***** Records to process
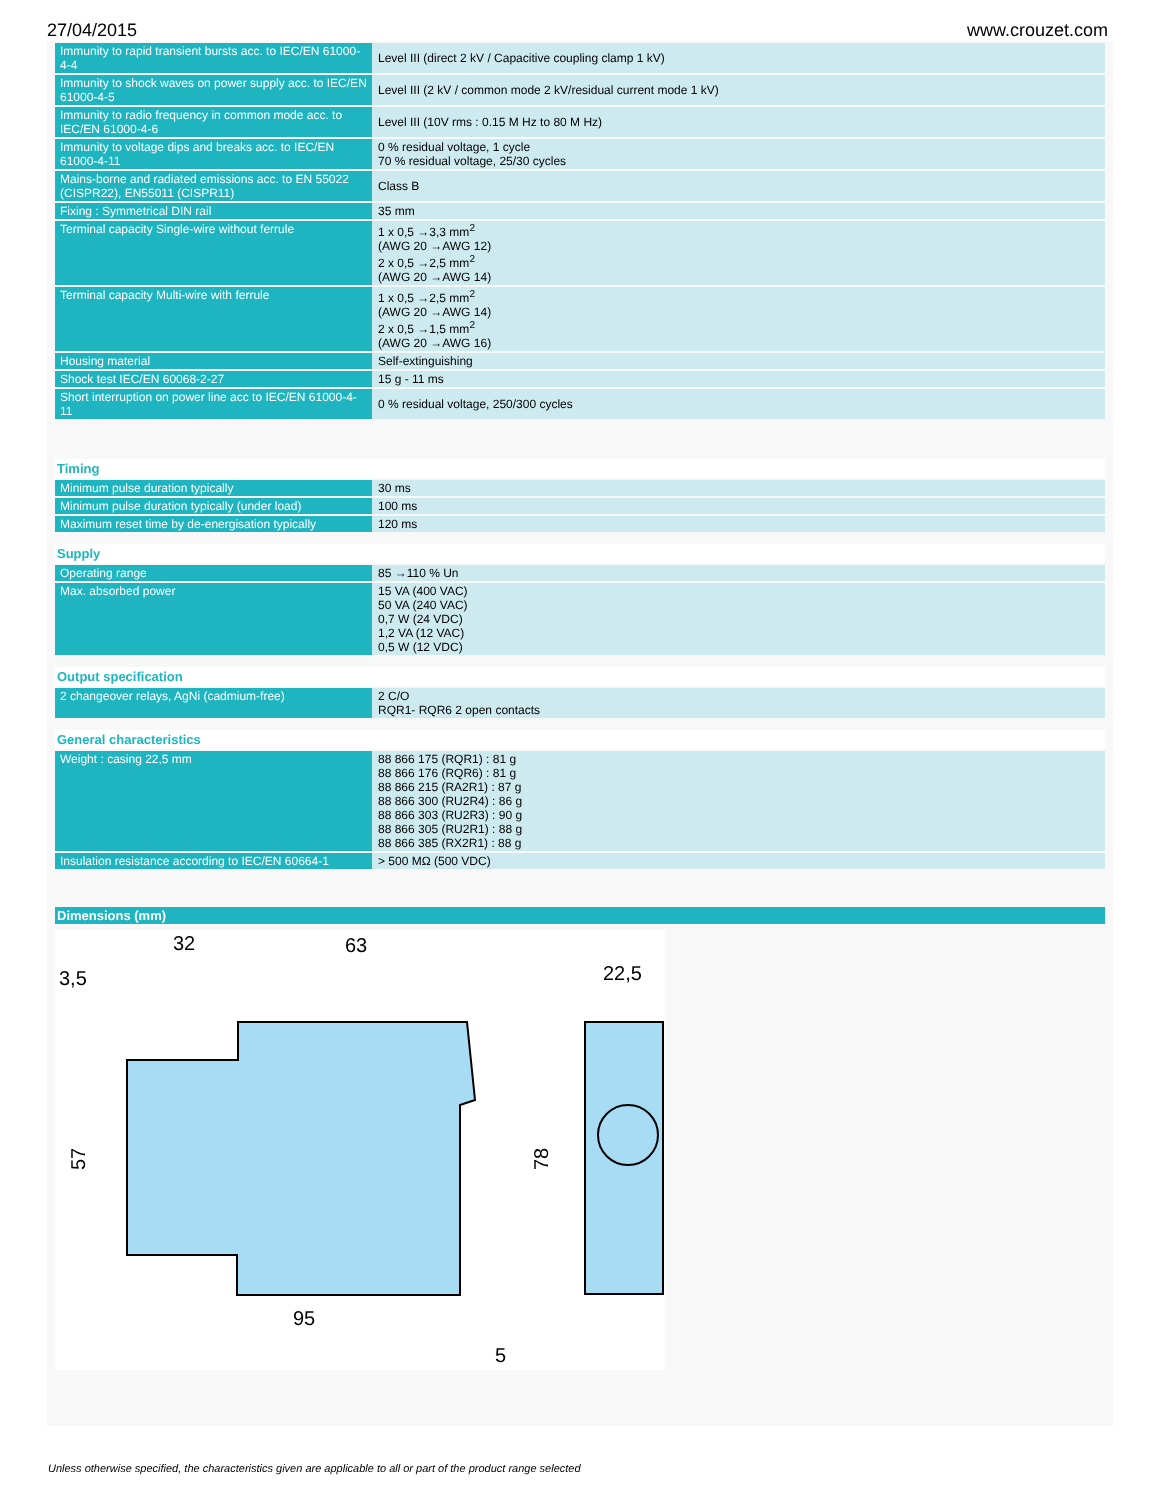27/04/2015 www.crouzet.com
| Immunity to rapid transient bursts acc. to IEC/EN 61000-4-4 | Level III (direct 2 kV / Capacitive coupling clamp 1 kV) |
| Immunity to shock waves on power supply acc. to IEC/EN 61000-4-5 | Level III (2 kV / common mode 2 kV/residual current mode 1 kV) |
| Immunity to radio frequency in common mode acc. to IEC/EN 61000-4-6 | Level III (10V rms : 0.15 M Hz to 80 M Hz) |
| Immunity to voltage dips and breaks acc. to IEC/EN 61000-4-11 | 0 % residual voltage, 1 cycle 70 % residual voltage, 25/30 cycles |
| Mains-borne and radiated emissions acc. to EN 55022 (CISPR22), EN55011 (CISPR11) | Class B |
| Fixing : Symmetrical DIN rail | 35 mm |
| Terminal capacity Single-wire without ferrule | 1 x 0,5 →3,3 mm<sup>2</sup> (AWG 20 →AWG 12) 2 x 0,5 →2,5 mm<sup>2</sup> (AWG 20 →AWG 14) |
| Terminal capacity Multi-wire with ferrule | 1 x 0,5 →2,5 mm<sup>2</sup> (AWG 20 →AWG 14) 2 x 0,5 →1,5 mm<sup>2</sup> (AWG 20 →AWG 16) |
| Housing material | Self-extinguishing |
| Shock test IEC/EN 60068-2-27 | 15 g - 11 ms |
| Short interruption on power line acc to IEC/EN 61000-4-11 | 0 % residual voltage, 250/300 cycles |
Timing
| Minimum pulse duration typically | 30 ms |
| Minimum pulse duration typically (under load) | 100 ms |
| Maximum reset time by de-energisation typically | 120 ms |
Supply
| Operating range | 85 →110 % Un |
| Max. absorbed power | 15 VA (400 VAC) 50 VA (240 VAC) 0,7 W (24 VDC) 1,2 VA (12 VAC) 0,5 W (12 VDC) |
Output specification
| 2 changeover relays, AgNi (cadmium-free) | 2 C/O RQR1- RQR6 2 open contacts |
General characteristics
| Weight : casing 22,5 mm | 88 866 175 (RQR1) : 81 g 88 866 176 (RQR6) : 81 g 88 866 215 (RA2R1) : 87 g 88 866 300 (RU2R4) : 86 g 88 866 303 (RU2R3) : 90 g 88 866 305 (RU2R1) : 88 g 88 866 385 (RX2R1) : 88 g |
| Insulation resistance according to IEC/EN 60664-1 | > 500 MΩ (500 VDC) |
Dimensions (mm)
32
63
3,5
22,5
95
5
57
78
Unless otherwise specified, the characteristics given are applicable to all or part of the product range selected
**********
Exercise aim: What's needed is every line above, retyped exactly and free of pictures.

Response to the task:
27/04/2015 www.crouzet.com
| Immunity to rapid transient bursts acc. to IEC/EN 61000-4-4 | Level III (direct 2 kV / Capacitive coupling clamp 1 kV) |
| Immunity to shock waves on power supply acc. to IEC/EN 61000-4-5 | Level III (2 kV / common mode 2 kV/residual current mode 1 kV) |
| Immunity to radio frequency in common mode acc. to IEC/EN 61000-4-6 | Level III (10V rms : 0.15 M Hz to 80 M Hz) |
| Immunity to voltage dips and breaks acc. to IEC/EN 61000-4-11 | 0 % residual voltage, 1 cycle 70 % residual voltage, 25/30 cycles |
| Mains-borne and radiated emissions acc. to EN 55022 (CISPR22), EN55011 (CISPR11) | Class B |
| Fixing : Symmetrical DIN rail | 35 mm |
| Terminal capacity Single-wire without ferrule | 1 x 0,5 →3,3 mm<sup>2</sup> (AWG 20 →AWG 12) 2 x 0,5 →2,5 mm<sup>2</sup> (AWG 20 →AWG 14) |
| Terminal capacity Multi-wire with ferrule | 1 x 0,5 →2,5 mm<sup>2</sup> (AWG 20 →AWG 14) 2 x 0,5 →1,5 mm<sup>2</sup> (AWG 20 →AWG 16) |
| Housing material | Self-extinguishing |
| Shock test IEC/EN 60068-2-27 | 15 g - 11 ms |
| Short interruption on power line acc to IEC/EN 61000-4-11 | 0 % residual voltage, 250/300 cycles |
Timing
| Minimum pulse duration typically | 30 ms |
| Minimum pulse duration typically (under load) | 100 ms |
| Maximum reset time by de-energisation typically | 120 ms |
Supply
| Operating range | 85 →110 % Un |
| Max. absorbed power | 15 VA (400 VAC) 50 VA (240 VAC) 0,7 W (24 VDC) 1,2 VA (12 VAC) 0,5 W (12 VDC) |
Output specification
| 2 changeover relays, AgNi (cadmium-free) | 2 C/O RQR1- RQR6 2 open contacts |
General characteristics
| Weight : casing 22,5 mm | 88 866 175 (RQR1) : 81 g 88 866 176 (RQR6) : 81 g 88 866 215 (RA2R1) : 87 g 88 866 300 (RU2R4) : 86 g 88 866 303 (RU2R3) : 90 g 88 866 305 (RU2R1) : 88 g 88 866 385 (RX2R1) : 88 g |
| Insulation resistance according to IEC/EN 60664-1 | > 500 MΩ (500 VDC) |
Dimensions (mm)
32
63
3,5
22,5
95
5
57
78
Unless otherwise specified, the characteristics given are applicable to all or part of the product range selected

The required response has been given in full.